Sensors

Bio-CD-sensors – music from the heart

17th August 2022
Sheryl Miles

They say music is good for the soul. Well, it seems it can be good for monitoring health as well.

A research team from the University of Binghamton’s Thomas J. Watson College of Engineering and Applied Science have discovered a fast, simple, and affordable way to harvest the thin metallic layer of a gold CD, and then turn that layer into a flexible biosensor.

What is a biosensor?

A biosensor is an analytical device, and it is used to detect the presence of chemical substances using a combination of biological components with a physiochemical detector.

Biosensors are made up of three main elements – a bioreceptor, a transducer and an electronic system, and they are made by having an electrode pattern printed onto a plastic substrate. The substrate is then coated in a conductive polymer casing and a protein (enzyme or antibody) is attached to it.

How does the CD-sensor work?

During his research, Matthew Brown, PHD ’22, found that previous attempts to construct biosensors from CDs meant that the sensors still retained a rigid structure, and that they had a more limited number of applications than he and Assistant Professor Ahyeon Koh, Department of Biomedical Engineering, hoped to achieve.

To combat this, first they devised a plan to remove the metallic layer from the plastic element using a chemical process – and sticky tape.

“When you pick up your hair on your clothes with sticky tape, that is essentially the same mechanism,” Koh said. “We loosen the layer of metals from the CD and then pick up that metal layer with tape, so we just peel it off. That thin layer is then processed and flexible.”

They then purchased a Cricut cutter – an off-the-shelf machine used by crafters to cut designs from numerous types of materials – and used this to score pre-determined patterns on the recycled metal. Once the element is separated, the flexible circuits can then be stuck onto a person.

What does it do?

The sensor can be used to monitor heart and muscle activity in humans as well as their glucose, lactose, PH and oxygen levels. Using Bluetooth, these sensors can be communicated to the end user via a smartphone app.

From gold to silver

At present the team use gold CDs, which are harder to come-by. However, Brown said: “We used gold CDs, and we want to explore silver-based CDs, which I believe are more common. How can we upcycle those types of CDs with the same kind of process? We also want to look at if we can utilise laser engraving rather than using the fabric-based cutter to improve the upcycling speed even further.”

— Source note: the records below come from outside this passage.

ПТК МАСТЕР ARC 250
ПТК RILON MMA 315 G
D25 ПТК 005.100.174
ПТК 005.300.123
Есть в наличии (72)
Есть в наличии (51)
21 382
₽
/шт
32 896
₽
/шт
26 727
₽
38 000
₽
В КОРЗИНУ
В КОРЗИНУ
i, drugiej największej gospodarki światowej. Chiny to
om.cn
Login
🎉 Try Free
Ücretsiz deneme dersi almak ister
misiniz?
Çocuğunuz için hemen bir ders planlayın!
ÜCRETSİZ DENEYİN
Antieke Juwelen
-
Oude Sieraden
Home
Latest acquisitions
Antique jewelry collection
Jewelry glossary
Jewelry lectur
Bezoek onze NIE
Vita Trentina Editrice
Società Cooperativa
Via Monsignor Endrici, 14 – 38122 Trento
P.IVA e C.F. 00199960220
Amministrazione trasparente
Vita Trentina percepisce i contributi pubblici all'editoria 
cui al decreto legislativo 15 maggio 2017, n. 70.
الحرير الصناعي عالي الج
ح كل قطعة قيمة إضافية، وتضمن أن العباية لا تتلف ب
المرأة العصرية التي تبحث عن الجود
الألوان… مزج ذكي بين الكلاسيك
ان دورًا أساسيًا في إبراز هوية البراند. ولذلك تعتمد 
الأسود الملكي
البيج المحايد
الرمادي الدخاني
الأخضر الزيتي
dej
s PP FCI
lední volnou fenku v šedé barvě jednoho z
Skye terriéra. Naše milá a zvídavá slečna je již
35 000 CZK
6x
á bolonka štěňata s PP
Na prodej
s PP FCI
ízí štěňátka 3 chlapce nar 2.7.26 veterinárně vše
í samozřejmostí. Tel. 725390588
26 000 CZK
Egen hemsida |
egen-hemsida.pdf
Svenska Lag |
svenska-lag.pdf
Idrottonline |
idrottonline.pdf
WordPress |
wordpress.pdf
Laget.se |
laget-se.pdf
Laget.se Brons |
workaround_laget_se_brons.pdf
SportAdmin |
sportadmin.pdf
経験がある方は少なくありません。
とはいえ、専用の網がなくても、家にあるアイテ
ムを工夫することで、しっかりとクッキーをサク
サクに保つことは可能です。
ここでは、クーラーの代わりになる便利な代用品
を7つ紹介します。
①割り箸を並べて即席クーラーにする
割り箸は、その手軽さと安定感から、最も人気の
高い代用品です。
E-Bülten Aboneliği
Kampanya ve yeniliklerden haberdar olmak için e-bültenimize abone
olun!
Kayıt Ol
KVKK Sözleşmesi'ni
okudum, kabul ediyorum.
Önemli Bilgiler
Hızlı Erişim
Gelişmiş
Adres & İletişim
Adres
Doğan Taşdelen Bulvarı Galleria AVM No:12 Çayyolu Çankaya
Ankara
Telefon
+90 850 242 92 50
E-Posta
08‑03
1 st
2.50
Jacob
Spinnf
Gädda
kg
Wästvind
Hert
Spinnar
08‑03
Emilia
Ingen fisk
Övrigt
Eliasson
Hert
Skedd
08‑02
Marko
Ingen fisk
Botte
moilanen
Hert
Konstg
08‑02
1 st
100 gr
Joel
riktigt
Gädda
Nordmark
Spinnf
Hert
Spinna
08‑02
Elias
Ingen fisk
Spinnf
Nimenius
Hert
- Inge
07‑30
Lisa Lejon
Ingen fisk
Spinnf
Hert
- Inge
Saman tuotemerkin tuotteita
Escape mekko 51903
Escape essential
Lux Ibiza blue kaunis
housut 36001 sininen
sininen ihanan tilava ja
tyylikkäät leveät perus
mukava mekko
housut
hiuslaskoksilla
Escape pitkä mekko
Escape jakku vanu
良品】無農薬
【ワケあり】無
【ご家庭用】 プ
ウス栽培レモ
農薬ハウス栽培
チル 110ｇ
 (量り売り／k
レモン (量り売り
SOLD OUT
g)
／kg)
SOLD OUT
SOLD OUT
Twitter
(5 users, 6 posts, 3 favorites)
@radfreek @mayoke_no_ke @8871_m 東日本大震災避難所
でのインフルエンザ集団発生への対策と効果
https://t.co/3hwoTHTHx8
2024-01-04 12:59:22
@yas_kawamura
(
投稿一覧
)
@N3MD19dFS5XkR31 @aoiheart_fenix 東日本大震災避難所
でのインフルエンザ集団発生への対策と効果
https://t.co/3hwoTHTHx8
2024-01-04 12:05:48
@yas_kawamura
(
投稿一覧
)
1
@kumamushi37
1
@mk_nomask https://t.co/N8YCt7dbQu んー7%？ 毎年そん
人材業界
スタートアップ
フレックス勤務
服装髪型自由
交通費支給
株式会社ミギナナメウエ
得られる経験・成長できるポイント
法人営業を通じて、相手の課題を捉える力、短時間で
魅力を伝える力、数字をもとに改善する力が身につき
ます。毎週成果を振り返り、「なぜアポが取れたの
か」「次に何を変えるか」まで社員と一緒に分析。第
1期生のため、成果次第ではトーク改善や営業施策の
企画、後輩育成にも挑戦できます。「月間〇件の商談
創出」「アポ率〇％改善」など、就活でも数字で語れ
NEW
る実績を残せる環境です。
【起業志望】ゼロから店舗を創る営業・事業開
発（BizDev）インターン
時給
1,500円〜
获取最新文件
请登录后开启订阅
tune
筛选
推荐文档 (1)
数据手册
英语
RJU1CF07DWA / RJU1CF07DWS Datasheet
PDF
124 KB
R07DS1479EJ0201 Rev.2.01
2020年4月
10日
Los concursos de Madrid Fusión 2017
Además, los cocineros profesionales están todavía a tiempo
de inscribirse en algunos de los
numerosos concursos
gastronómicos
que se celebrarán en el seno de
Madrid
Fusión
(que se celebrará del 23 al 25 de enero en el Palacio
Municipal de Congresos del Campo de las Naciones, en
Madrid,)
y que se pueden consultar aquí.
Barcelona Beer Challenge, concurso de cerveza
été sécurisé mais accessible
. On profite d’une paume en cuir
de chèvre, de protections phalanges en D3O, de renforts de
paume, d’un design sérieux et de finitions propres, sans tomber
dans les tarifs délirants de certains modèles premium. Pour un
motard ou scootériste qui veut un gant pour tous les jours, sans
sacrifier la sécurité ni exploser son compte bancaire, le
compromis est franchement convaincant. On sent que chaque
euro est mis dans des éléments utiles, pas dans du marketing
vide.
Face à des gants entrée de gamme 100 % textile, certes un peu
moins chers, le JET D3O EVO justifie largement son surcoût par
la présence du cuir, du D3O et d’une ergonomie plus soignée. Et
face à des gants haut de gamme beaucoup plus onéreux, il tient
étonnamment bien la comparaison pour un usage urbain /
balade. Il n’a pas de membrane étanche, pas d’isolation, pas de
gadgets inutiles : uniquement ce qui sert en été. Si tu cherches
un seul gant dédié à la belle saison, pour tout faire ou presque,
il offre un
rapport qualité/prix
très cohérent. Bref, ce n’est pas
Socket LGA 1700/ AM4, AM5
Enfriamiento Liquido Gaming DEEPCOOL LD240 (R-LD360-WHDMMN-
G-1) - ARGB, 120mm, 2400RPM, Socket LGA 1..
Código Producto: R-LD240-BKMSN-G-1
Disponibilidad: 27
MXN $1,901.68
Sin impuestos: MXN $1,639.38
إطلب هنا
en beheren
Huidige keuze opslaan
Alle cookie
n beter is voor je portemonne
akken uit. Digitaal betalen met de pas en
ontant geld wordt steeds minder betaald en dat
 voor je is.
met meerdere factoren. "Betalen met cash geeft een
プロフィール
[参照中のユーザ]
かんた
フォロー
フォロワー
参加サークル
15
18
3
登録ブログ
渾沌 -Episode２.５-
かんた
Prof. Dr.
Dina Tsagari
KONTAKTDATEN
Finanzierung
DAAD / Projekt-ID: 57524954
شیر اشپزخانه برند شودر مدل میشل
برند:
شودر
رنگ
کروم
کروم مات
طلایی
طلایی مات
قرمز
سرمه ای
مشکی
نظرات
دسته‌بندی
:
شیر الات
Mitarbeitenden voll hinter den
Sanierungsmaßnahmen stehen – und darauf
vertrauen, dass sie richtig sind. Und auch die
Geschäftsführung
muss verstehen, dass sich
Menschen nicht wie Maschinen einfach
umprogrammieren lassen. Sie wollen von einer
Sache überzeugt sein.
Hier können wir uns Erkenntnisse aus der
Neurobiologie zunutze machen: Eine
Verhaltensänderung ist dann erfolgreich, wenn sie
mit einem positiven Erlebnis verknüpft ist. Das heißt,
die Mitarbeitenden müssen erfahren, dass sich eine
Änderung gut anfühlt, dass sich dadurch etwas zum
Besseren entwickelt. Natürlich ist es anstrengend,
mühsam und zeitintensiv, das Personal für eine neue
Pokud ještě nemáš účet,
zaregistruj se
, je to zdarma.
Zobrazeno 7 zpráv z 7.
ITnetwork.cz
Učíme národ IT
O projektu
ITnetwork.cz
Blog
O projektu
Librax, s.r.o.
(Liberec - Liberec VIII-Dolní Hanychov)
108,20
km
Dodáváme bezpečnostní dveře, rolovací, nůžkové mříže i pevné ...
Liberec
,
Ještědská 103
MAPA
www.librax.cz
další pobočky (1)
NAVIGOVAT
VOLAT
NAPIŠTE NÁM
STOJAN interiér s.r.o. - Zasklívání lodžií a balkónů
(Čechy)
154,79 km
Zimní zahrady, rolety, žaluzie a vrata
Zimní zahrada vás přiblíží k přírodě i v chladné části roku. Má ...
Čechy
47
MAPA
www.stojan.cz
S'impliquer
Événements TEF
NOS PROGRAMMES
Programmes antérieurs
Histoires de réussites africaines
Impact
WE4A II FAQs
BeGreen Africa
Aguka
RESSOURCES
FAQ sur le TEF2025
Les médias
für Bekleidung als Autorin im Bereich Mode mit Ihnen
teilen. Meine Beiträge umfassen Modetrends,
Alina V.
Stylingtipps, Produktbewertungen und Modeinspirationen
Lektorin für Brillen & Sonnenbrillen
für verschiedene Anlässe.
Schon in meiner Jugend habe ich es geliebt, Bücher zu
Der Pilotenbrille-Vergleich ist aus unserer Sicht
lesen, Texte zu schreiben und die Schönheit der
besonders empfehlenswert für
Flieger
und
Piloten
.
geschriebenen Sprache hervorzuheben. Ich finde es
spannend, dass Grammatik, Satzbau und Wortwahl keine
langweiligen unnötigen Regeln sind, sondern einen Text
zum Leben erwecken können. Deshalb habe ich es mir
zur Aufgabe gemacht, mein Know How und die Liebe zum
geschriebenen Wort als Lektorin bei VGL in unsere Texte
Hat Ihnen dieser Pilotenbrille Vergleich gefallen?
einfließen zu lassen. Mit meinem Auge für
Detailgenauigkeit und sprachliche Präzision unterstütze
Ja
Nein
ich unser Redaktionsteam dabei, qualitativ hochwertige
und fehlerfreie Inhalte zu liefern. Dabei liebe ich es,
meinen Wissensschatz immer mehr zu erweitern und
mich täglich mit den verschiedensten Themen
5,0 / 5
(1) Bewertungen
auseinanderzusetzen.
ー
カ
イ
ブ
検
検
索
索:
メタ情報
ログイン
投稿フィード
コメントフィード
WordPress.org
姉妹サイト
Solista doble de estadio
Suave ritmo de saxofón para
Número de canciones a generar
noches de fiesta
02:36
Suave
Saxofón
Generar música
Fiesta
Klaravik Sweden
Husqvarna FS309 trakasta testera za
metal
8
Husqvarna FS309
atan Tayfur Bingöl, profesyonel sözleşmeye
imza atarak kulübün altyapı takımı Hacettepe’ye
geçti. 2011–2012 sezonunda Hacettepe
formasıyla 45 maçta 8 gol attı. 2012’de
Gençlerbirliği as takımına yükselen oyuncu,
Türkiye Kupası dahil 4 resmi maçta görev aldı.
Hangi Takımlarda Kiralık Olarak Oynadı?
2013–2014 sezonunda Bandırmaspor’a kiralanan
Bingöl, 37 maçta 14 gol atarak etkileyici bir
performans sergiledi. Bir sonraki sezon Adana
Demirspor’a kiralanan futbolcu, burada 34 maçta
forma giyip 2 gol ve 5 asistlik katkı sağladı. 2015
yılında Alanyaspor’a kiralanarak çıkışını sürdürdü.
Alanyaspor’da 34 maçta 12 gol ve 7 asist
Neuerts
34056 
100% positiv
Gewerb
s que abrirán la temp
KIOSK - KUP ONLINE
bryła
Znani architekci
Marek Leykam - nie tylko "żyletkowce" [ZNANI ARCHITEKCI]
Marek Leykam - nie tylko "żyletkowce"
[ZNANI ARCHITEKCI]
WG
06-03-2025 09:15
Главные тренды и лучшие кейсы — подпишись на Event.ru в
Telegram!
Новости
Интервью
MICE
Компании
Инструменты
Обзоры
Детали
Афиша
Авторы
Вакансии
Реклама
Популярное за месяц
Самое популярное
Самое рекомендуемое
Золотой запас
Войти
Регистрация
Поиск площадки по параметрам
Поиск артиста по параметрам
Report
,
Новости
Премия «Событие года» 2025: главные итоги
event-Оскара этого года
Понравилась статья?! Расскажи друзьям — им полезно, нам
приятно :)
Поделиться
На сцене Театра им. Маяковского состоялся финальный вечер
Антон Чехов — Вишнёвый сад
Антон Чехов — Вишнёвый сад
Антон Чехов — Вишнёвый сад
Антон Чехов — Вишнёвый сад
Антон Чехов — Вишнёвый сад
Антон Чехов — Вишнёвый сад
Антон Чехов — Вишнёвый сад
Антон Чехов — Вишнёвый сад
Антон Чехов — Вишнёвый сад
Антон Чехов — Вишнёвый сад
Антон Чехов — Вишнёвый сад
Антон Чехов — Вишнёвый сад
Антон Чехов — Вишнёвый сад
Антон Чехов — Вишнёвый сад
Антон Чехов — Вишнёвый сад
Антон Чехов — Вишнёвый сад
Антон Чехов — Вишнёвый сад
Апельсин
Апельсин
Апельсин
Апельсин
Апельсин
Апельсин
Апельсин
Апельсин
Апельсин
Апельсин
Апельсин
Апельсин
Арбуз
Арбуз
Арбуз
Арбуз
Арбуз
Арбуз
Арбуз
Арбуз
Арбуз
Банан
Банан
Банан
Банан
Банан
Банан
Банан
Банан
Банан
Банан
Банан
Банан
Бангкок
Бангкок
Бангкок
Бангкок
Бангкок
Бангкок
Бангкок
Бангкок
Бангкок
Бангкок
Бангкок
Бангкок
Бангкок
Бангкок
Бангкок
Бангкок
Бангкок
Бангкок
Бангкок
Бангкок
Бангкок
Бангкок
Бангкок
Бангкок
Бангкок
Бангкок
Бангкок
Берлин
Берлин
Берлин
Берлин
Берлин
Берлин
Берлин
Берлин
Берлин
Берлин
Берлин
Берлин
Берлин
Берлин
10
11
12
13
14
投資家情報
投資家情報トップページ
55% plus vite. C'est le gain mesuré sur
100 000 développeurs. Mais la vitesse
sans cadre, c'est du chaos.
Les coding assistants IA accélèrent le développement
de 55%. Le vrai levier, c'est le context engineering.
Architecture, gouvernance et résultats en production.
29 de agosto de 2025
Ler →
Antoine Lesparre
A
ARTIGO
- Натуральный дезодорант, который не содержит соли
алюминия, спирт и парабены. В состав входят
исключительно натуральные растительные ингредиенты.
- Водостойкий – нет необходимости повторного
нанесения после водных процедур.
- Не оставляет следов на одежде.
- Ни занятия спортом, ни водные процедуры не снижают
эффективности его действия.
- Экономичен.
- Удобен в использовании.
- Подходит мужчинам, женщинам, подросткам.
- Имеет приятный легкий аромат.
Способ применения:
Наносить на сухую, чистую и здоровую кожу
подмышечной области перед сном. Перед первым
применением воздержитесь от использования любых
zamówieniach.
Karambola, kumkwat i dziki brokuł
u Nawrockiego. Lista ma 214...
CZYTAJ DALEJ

Cheap, fast, sustainable – and readily accessible

The sensors take up to 30 minutes to create, the process doesn’t release any toxic chemicals, and they cost around $1.50 per device to make.

Koh plans to leave a box on campus where people can donate their old CDs. The team also hope to instruct people on how they could make these sensors themselves without having an engineering background.

“Maybe we can create a box on campus where we could collect CDs,” Koh said. “We also could have more generalised step-by-step instructions on how to make them in a day, without any engineering skills. Everybody can create those kinds of sensors for their users. We want these to become more accessible and affordable, and more easily distributed to the public.”

Electronic waste was a big driving force behind this concept, due to the short lifespan of ever-evolving electronic devices as consumers upgrade to the latest devices. And Koh, who came up with the CD-sensor concept almost a decade ago, is pleased to see it now taking shape.

Biosensors are fascinating devices and can be used for numerous applications, and as the world is driving innovation towards a more green and sustainable economy, sometimes the simple solutions are the kindest.